The human rights movement in America has transformed the lives of all people with special needs as new politics, technology, and a profound awareness of the dehumanization of this vast community reached a zenith in the late 1960s and 1970s. It leads to the passage of the Americans with Disabilities Act that emancipated the devalued and stigmatized populations of labeled people including mental retardation, cerebral palsy, autism, epilepsy, polio, sensory loss, neuromuscular degenerative conditions, on and on, “public hostages”, who now age to become society’s elders consigned again to profit-driven, segregated, and congregate institutional lives, funded by Medicaid’s billions, America’s “public ransom”.

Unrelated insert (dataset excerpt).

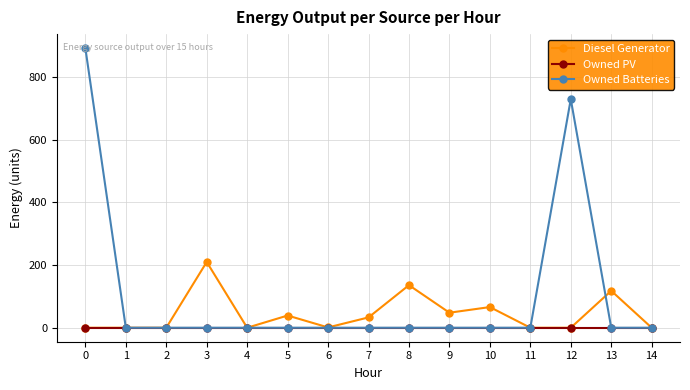

List the series in order of their peak value, highest first.

Owned Batteries, Diesel Generator, Owned PV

Universal expanded and improved Medicare for all, single-payer health care, is the clear solution and ultimate antidote to this crime against humanity we numbly tolerate. The shocking horrors of Willowbrook State School have been exposed and will never be forgotten. In Doctor William Bronston’s defining book, Public Hostage Public Ransom: Ending Institutional America, he takes on all of America’s institutions, the segregated nursing-home industry, that have not learned the lesson of the tragedy of Willowbrook. His muckraking efforts remind one of a latter-day Lincoln Steffens, Ida Tarbell, or Jacob Riis. His book is a scathing reminder of all we still have to do to build a sympathetic and just world for the many who are unable to find it for themselves.